Records from a data collection

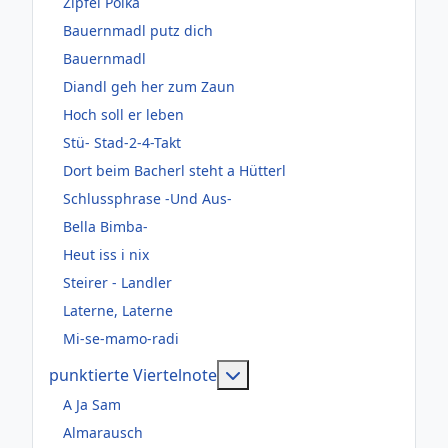
Zipfel Polka
Bauernmadl putz dich
Bauernmadl
Diandl geh her zum Zaun
Hoch soll er leben
Stü- Stad-2-4-Takt
Dort beim Bacherl steht a Hütterl
Schlussphrase -Und Aus-
Bella Bimba-
Heut iss i nix
Steirer - Landler
Laterne, Laterne
Mi-se-mamo-radi
Weitere Informationen: pun
punktierte Viertelnote
A Ja Sam
Almarausch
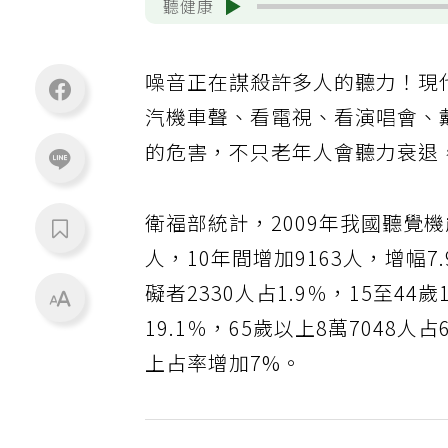
聽健康
噪音正在謀殺許多人的聽力！現
汽機車聲、看電視、看演唱會、
的危害，不只老年人會聽力衰退
衛福部統計，2009年我國聽覺機能
人，10年間增加9163人，增幅7
礙者2330人占1.9％，15至44歲
19.1％，65歲以上8萬7048
上占率增加7%。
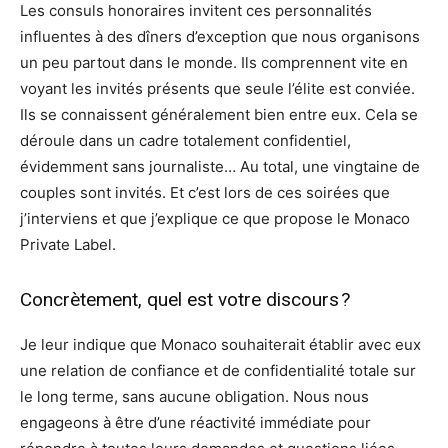
Les consuls honoraires invitent ces personnalités
influentes à des dîners d’exception que nous organisons
un peu partout dans le monde. Ils comprennent vite en
voyant les invités présents que seule l’élite est conviée.
Ils se connaissent généralement bien entre eux. Cela se
déroule dans un cadre totalement confidentiel,
évidemment sans journaliste… Au total, une vingtaine de
couples sont invités. Et c’est lors de ces soirées que
j’interviens et que j’explique ce que propose le Monaco
Private Label.
Concrètement, quel est votre discours ?
Je leur indique que Monaco souhaiterait établir avec eux
une relation de confiance et de confidentialité totale sur
le long terme, sans aucune obligation. Nous nous
engageons à être d’une réactivité immédiate pour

### WORK REQUIRED
Convert every line of the material above into a JSON list of strings, one string per line, skipping any blank lines. Leave the picture markers out of the list.

### TASK OUTPUT
[
  "Zipfel Polka",
  "Bauernmadl putz dich",
  "Bauernmadl",
  "Diandl geh her zum Zaun",
  "Hoch soll er leben",
  "Stü- Stad-2-4-Takt",
  "Dort beim Bacherl steht a Hütterl",
  "Schlussphrase -Und Aus-",
  "Bella Bimba-",
  "Heut iss i nix",
  "Steirer - Landler",
  "Laterne, Laterne",
  "Mi-se-mamo-radi",
  "Weitere Informationen: pun",
  "punktierte Viertelnote",
  "A Ja Sam",
  "Almarausch",
  "聽健康",
  "噪音正在謀殺許多人的聽力！現",
  "汽機車聲、看電視、看演唱會、",
  "的危害，不只老年人會聽力衰退",
  "衛福部統計，2009年我國聽覺機能",
  "人，10年間增加9163人，增幅7",
  "礙者2330人占1.9％，15至44歲",
  "19.1％，65歲以上8萬7048",
  "上占率增加7%。",
  "Les consuls honoraires invitent ces personnalités",
  "influentes à des dîners d’exception que nous organisons",
  "un peu partout dans le monde. Ils comprennent vite en",
  "voyant les invités présents que seule l’élite est conviée.",
  "Ils se connaissent généralement bien entre eux. Cela se",
  "déroule dans un cadre totalement confidentiel,",
  "évidemment sans journaliste… Au total, une vingtaine de",
  "couples sont invités. Et c’est lors de ces soirées que",
  "j’interviens et que j’explique ce que propose le Monaco",
  "Private Label.",
  "Concrètement, quel est votre discours ?",
  "Je leur indique que Monaco souhaiterait établir avec eux",
  "une relation de confiance et de confidentialité totale sur",
  "le long terme, sans aucune obligation. Nous nous",
  "engageons à être d’une réactivité immédiate pour"
]